● **Document structure recognition data**
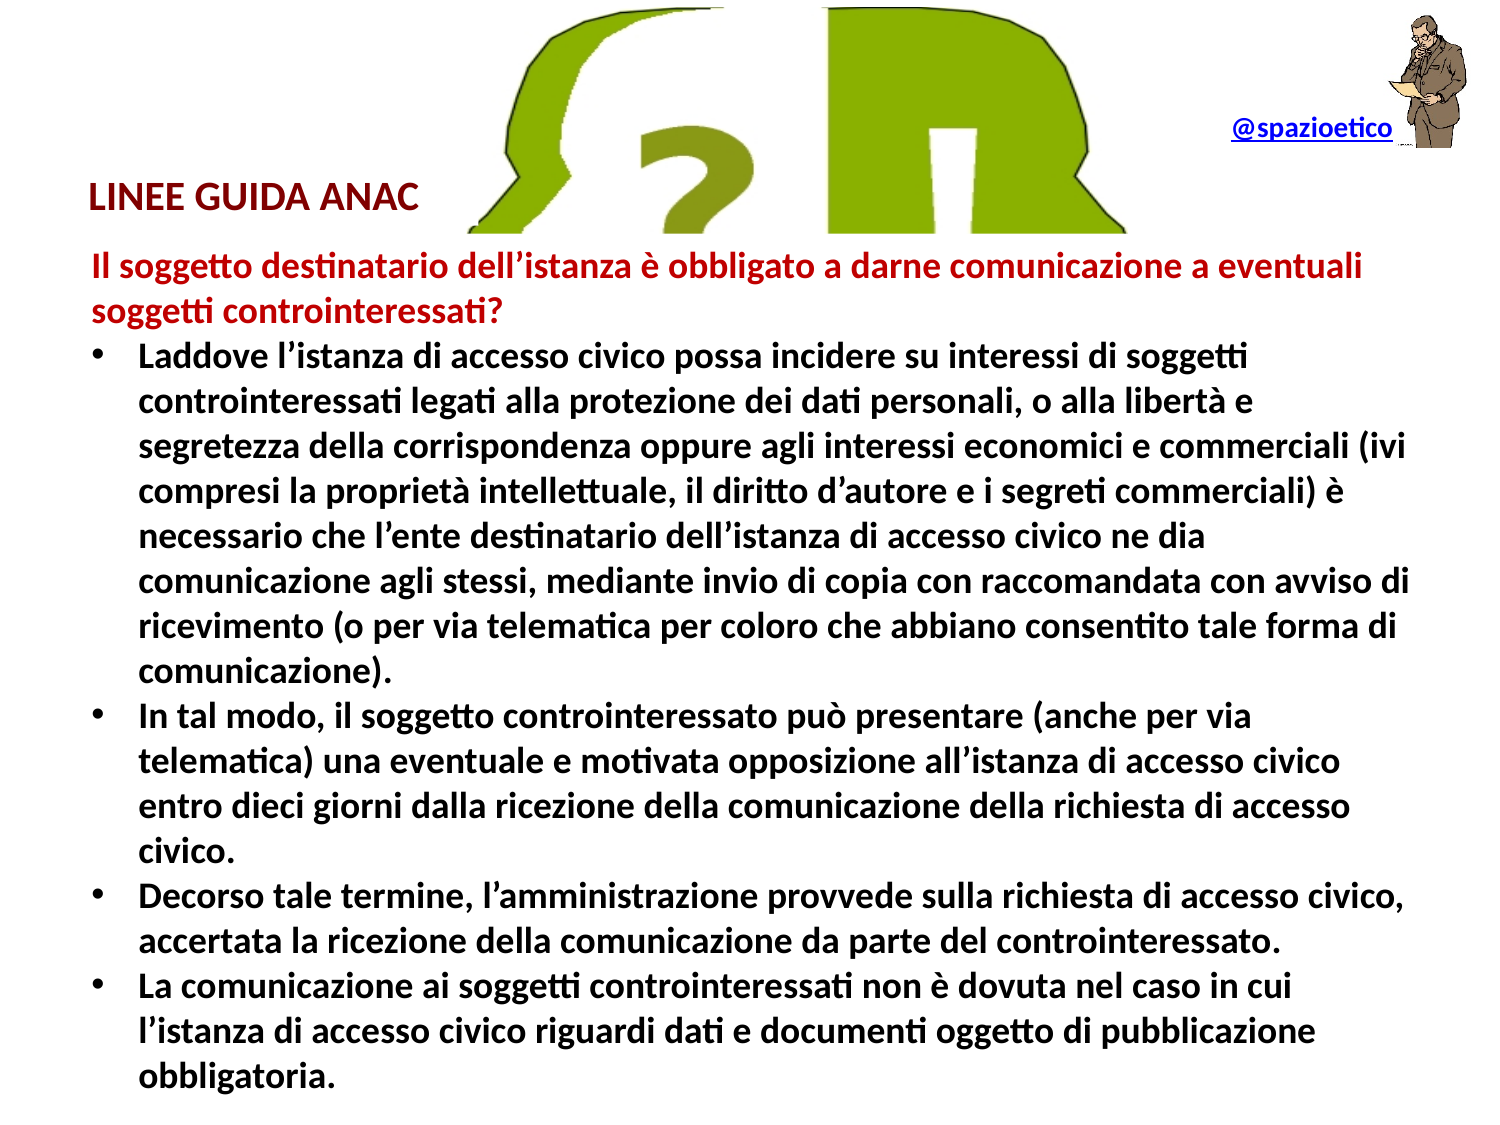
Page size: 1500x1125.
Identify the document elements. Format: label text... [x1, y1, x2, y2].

text_box LINEE GUIDA ANAC [29, 160, 461, 226]
text_box Il soggetto destinatario dell’istanza è obbligato a darne comunicazione a eventuali soggetti controinteressati? Laddove l’istanza di accesso civico possa incidere su interessi di soggetti controinteressati legati alla protezione dei dati personali, o alla libertà e segretezza della corrispondenza oppure agli interessi economici e commerciali (ivi compresi la proprietà intellettuale, il diritto d’autore e i segreti commerciali) è necessario che l’ente destinatario dell’istanza di accesso civico ne dia comunicazione agli stessi, mediante invio di copia con raccomandata con avviso di ricevimento (o per via telematica per coloro che abbiano consentito tale forma di comunicazione). In tal modo, il soggetto controinteressato può presentare (anche per via telematica) una eventuale e motivata opposizione all’istanza di accesso civico entro dieci giorni dalla ricezione della comunicazione della richiesta di accesso civico. Decorso tale termine, l’amministrazione provvede sulla richiesta di accesso civico, accertata la ricezione della comunicazione da parte del controinteressato. La comunicazione ai soggetti controinteressati non è dovuta nel caso in cui l’istanza di accesso civico riguardi dati e documenti oggetto di pubblicazione obbligatoria. [76, 233, 1436, 1104]
picture [466, 6, 1129, 464]
picture [1372, 7, 1488, 148]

● **Assignment**
Write out every line from the data above that includes "picture".

● **Expected answer**
picture [466, 6, 1129, 464]
picture [1372, 7, 1488, 148]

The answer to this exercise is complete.